**TEXTE DE L'EXERCICE:**
06:04Ni des personnalités de droite.
06:05Mais là, vous êtes dans le casting.
06:06Ensuite, il y a la question.
06:08C'est ça qu'on attend et après, une capacité de rassemblement.
06:11Le choix que doit faire Emmanuel Macron maintenant, c'est celui de l'ouverture.
06:14Celui de montrer qu'il est prêt et qu'il a entendu le message.
06:17Il ne peut pas faire un gouvernement minoritaire.
06:19Il doit s'appuyer sur une majorité à l'Assemblée.
06:22Cette majorité suppose d'écouter la gauche, ce qu'il n'a pas fait en juillet.
06:26Et il prenait comme prétexte pour ne pas le faire que la gauche n'était pas prête à discuter.
06:30Aujourd'hui, le Parti socialiste, les écologistes, les communistes ont dit qu'ils étaient prêts à discuter.

**CONSIGNE:** Reprenez le commentaire sur le choix d'Emmanuel Macron pour former un gouvernement. Poursuivez-le à partir de la phrase sur le Parti socialiste, les écologistes et les communistes prêts à discuter.

**LES DONNÉES:**
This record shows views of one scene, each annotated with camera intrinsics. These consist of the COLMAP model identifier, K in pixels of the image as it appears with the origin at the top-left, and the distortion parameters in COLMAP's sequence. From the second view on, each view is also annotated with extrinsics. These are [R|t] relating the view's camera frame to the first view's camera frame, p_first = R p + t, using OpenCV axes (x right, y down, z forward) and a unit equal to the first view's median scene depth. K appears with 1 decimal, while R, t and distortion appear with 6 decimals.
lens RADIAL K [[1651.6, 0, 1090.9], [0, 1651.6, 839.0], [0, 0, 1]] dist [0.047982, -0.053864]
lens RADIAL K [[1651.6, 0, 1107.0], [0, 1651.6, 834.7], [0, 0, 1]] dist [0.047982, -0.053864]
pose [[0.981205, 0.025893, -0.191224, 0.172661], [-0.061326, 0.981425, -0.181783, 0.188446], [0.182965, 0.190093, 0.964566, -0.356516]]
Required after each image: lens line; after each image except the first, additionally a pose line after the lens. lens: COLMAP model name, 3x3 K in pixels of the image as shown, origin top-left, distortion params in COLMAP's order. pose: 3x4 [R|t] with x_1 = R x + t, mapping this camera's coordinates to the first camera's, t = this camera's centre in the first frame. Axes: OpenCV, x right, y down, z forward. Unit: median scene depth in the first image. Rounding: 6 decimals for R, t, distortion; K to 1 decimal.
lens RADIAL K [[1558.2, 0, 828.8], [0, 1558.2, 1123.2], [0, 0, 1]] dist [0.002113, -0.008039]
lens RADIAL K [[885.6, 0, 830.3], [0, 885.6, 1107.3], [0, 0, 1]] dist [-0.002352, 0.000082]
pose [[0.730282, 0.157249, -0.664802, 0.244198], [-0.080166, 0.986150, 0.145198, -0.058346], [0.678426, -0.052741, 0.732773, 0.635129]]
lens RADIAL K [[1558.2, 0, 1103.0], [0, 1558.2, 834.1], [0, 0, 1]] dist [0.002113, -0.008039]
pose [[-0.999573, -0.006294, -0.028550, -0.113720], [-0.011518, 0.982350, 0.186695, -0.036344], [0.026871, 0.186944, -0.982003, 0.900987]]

**RÉPONSE:**
06:34Vous avez vu, à peine Olivier Faure dit ça, il y a une levée de boucliers massive dans son propre camp.
06:39Mais dans son propre camp, non, je ne trouve pas, non.
06:42On a entendu des voix sur ce qu'il a dit le matin sur France Info.
06:46Si Jean-Luc Mélenchon critique la décision d'Olivier Faure, ce n'est pas son propre camp.
06:52C'est Jean-Luc Mélenchon qui veut, lui, une présidentielle anticipée
06:55et qui est prêt à tout pour cela.
06:56Est-ce qu'il faut rompre une bonne fois pour toutes, d'ailleurs ?
06:58Est-ce que le PS doit rompre avec l'État une bonne fois pour toutes ?
07:01Mais la rupture, elle est là.
07:02Non, pas encore. Ils sont dans le NFP ensemble.
07:05On a une attitude qui est extrêmement simple.
07:07Vous savez, moi, j'ai eu une attitude extrêmement claire depuis le 7 juillet 21.
07:10Oui, mais vous, vous n'êtes pas le PS.
07:12Je suis en accord.
07:13C'est un parti qui s'appelle Place publique, je ne suis pas le PS.
07:15Mais il se trouve que j'ai fait des élections avec le Parti socialiste
07:17et que nous sommes en discussion permanente.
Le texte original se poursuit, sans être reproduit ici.